Reading Online Novel

Lie of the Needle(52)



            “Really?”

            “She used to complain that he called her fifty times a day—to check up on her, asking her what she was doing, even if she was just out with a girlfriend for lunch.” Dottie pursed her lips. “If she turned her phone off, he’d show up at the restaurant. Total control freak.”

            “Guys like that have a lot of repressed anger,” Martha said. “It wouldn’t surprise me at all to find out he was the one who killed Roos.”

            Eleanor nodded toward Althea Gunn, who was manhandling a trestle table across the room by herself. “By the pricking of my thumbs, something bitchy this way comes.”

            “Excuse me,” Althea snapped as she passed us, the table’s legs screeching against the floor.

            I hurried to help her, but she’d already swung it into place. I walked back to my compatriots, raising my hands in the air.

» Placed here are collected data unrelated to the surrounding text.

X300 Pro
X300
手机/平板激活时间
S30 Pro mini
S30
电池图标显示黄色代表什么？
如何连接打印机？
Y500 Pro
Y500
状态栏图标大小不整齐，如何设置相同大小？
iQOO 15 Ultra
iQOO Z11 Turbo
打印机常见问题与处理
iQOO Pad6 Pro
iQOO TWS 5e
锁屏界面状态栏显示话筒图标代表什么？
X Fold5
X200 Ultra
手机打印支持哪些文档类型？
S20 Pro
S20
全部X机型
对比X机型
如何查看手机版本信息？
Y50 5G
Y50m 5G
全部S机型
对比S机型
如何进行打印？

            “All that religion, but I can’t see as how it’s done her much good,” Eleanor muttered. “I don’t think I’ve ever met such a miserable person.”

            “Someone tried to rob her house once,” Dottie said. “She tied him up and beat the crud out of him before the police got there. The guy told one of the officers he’d never been so glad to see anyone in his life.”

            * * *

            After church, I told Joe I had some errands to run. Time to put my plan into action to see if I could find any trace of Cyril. I headed over to Sheepville and went to all the places I could think of—the supermarket, Laundromat, library, bank, and hardware store. It was sunny, but frigid. So cold that taking a breath of air hurt the back of my throat.

            I’d brought a notebook with me, and for a while I diligently noted who I spoke to and the date of the last sighting, but it didn’t take long to realize I was following in Serrano’s footsteps. For as much as Serrano had seemed nonchalant about this whole situation, it was obvious he’d done his homework.

            After an hour or so, I was dragging, so I stopped in at Jumpin’ Java Mama, a coffee shop on Porter Street near the library. On a chilly day like this, I wasn’t the only one with a yen for a hot beverage, and the little café was doing a roaring business. I claimed a cozy spot near the windows by slipping my coat over the back of one of the mismatched yellow-painted chairs. The round table was decoupaged with old postcards and bathed in the weak rays of the afternoon sun.

            There were works from local artists for sale on one wall, and an antique coffee table with a chessboard sat in front of a sofa stuffed with yellow-and-red batik pillows. People were busy on their laptops, and a couple of kids were squeezed into one of the large armchairs, contentedly sipping hot chocolate.

            I went up to the counter, where a sign said SAVE THE DRAMA FOR YOUR MAMA. The cheerful steel drums of Caribbean music mixed with the buzz of conversation and the laughter of the young hippie-type baristas. I could picture Eleanor being right at home working in a place like this in her day. I ordered a latte and was tempted by the Rocket Fuel Brownies, but I decided I’d save room for dinner. I’d just sat down at the table and was about to take a sip of the frothy concoction when I looked up to see what I was sure was the back of Cyril Mackey as he slipped out of the shop.

            I banged the cup down on the table and scrambled out after him onto the sidewalk. I stood there for a minute, heaving for breath, looking up and down Porter Street in both directions, but he was gone.

            I trailed back into the café, my heart racing, my body still shaking from adrenaline.

            Was it really Cyril, or just wishful thinking on my part? And if it was him, why the hell didn’t he stop to talk to me?

            Oh, Daisy, it could have been any other guy with long gray hair. You only caught a glimpse.